Cette touche surannée qui ramène les femmes plus de deux siècles en arrière est un peu la marque de fabrique de l'Académie : lors du débat sur la féminisation des noms, à la fin des années 1990, elle avait élaboré une distinction acrobatique entre la fonction - qui fait abstraction du sexe et qui ne peut être féminisée - et l'activité - qui peut l'être car elle relève d'une identité personnelle…
Afin de méditer sur la proportion de noms masculins et féminins dans la langue française, nous vous suggérons ces lectures très instructives :
* Non, le masculin ne l'emporte pas sur le féminin ! : petite histoire des résistances de la langue française/ Éliane Viennot, 2014 : Le long effort des grammairiens et des académiciens pour masculiniser le français a suscité de vives résistances chez celles et ceux qui, longtemps, ont parlé et écrit cette langue sans appliquer des règles contraires à sa logique.
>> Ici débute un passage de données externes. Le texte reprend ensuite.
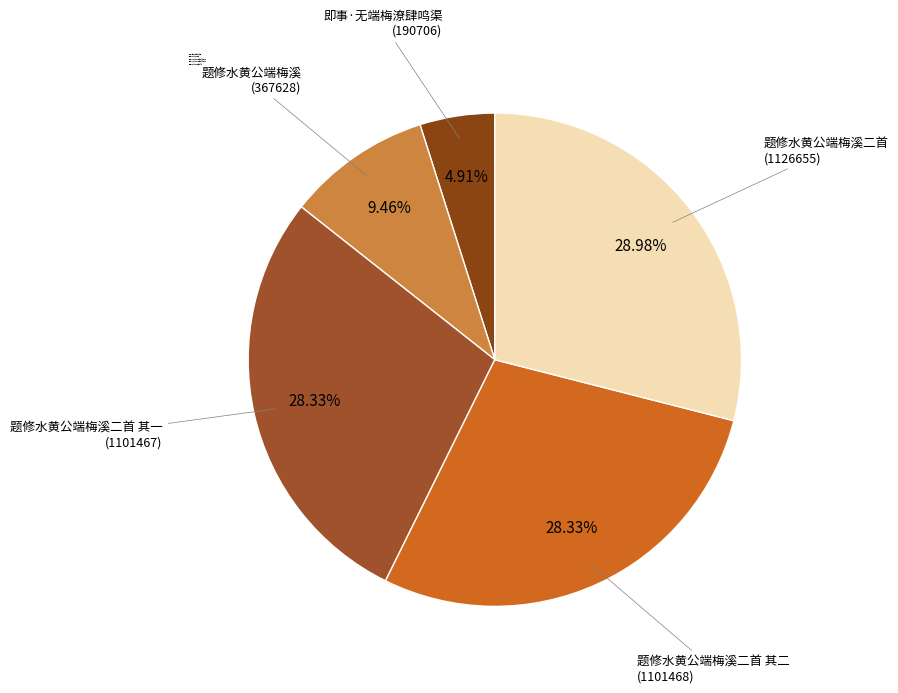

Is it true that 题修水黄公端梅溪二首 其二 is 21% of the pie?

False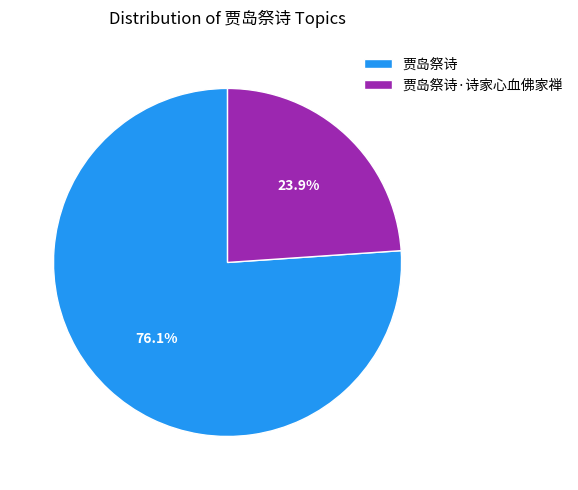

How many slices are in this pie chart?

2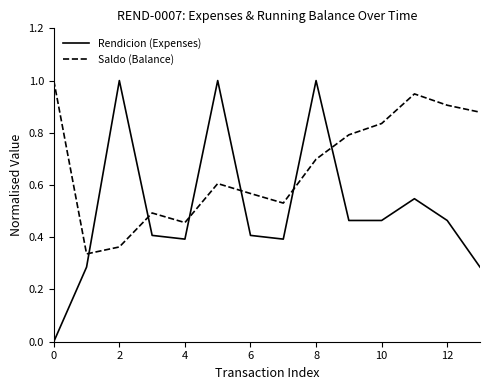

At how many categories does at least one series exceed 0?

14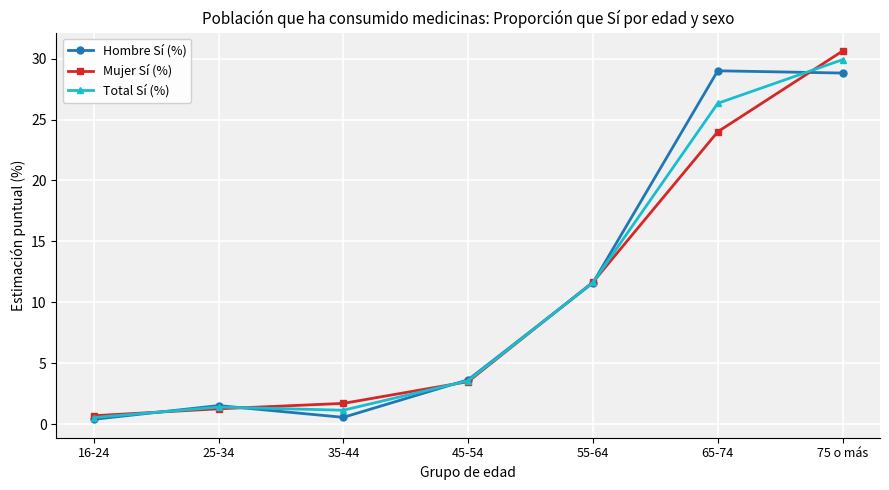

What is the greatest value displayed?

30.6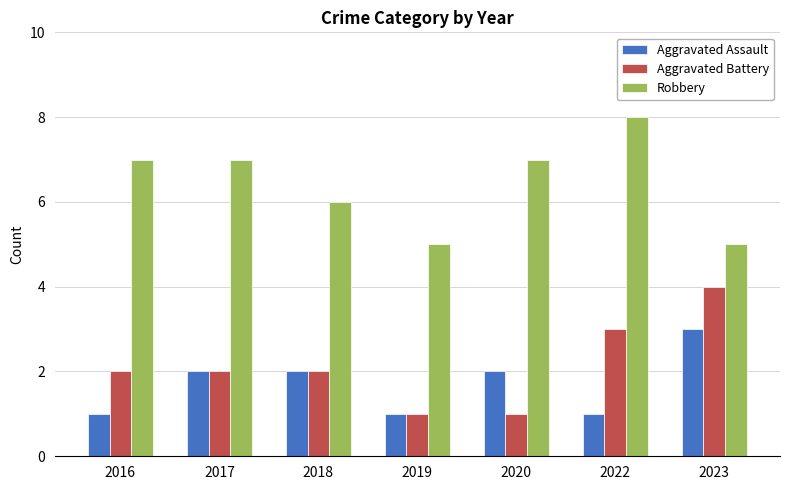

Is the value of Robbery at 2016 greater than the value of Aggravated Battery at 2022?

Yes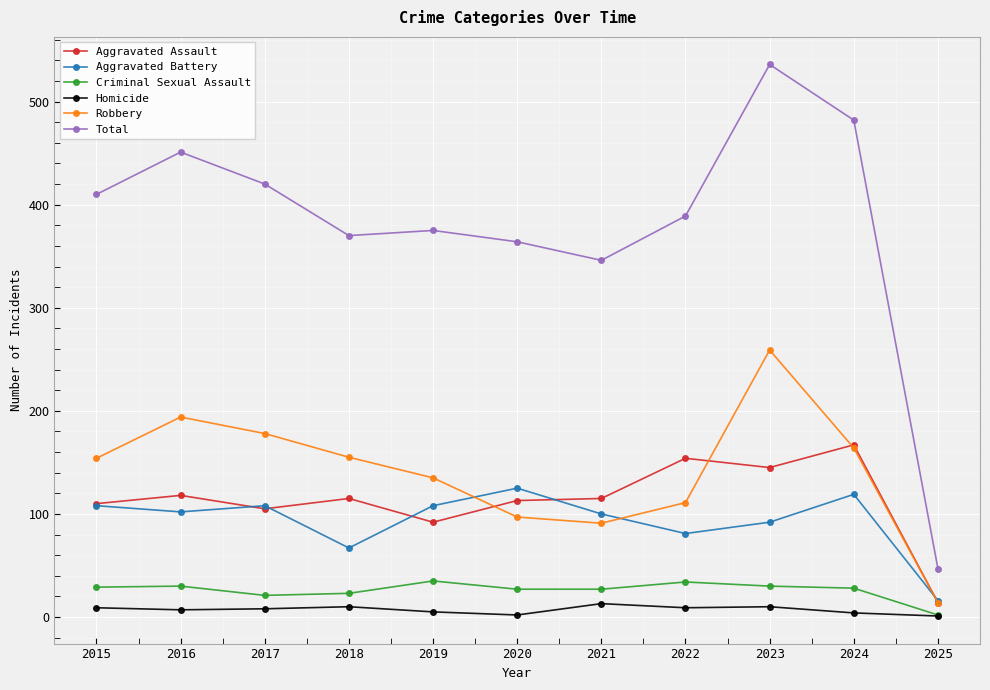

What is the difference between the maximum and minimum values in the Total series?

489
La domination du genre masculin sur le genre féminin initiée au XVIIe siècle ne s’est en effet imposée qu’à la fin du XIXe avec l’instruction obligatoire. Depuis, des générations d’écolières et d’écoliers répètent inlassablement que « le masculin l’emporte sur le féminin », se préparant ainsi à occuper des places différentes et hiérarchisées dans la société. Ce livre retrace l’histoire d’une entreprise à la misogynie affirmée ou honteuse, selon les époques. Riche en exemples empruntés aux deux camps, il nous convie à un parcours plein de surprises où l’on en apprend de belles sur la « virilisation » des noms de métier, sur les usages qui prévalaient en matière d’accords, sur l’utilisation des pronoms ou sur les opérations « trans-genre » subies par certains mots.
* Les mots ont un sexe : pourquoi "marmotte" n'est pas le féminin de "marmot", et autres curiosités de genre / Marina Yaguello, 2014 : La langue est-elle machiste ? Pourquoi certains noms comme orateur ou syndic sont-ils privés de féminin ? Faut-il modifier le genre des mots par attachement à l'égalité des sexes ? C'est à toutes ces questions et bien d'autres que Marina Yaguello répond, de façon érudite mais jamais pédante, fidèle à son credo selon lequel la linguistique n'est pas qu'une affaire de spécialistes.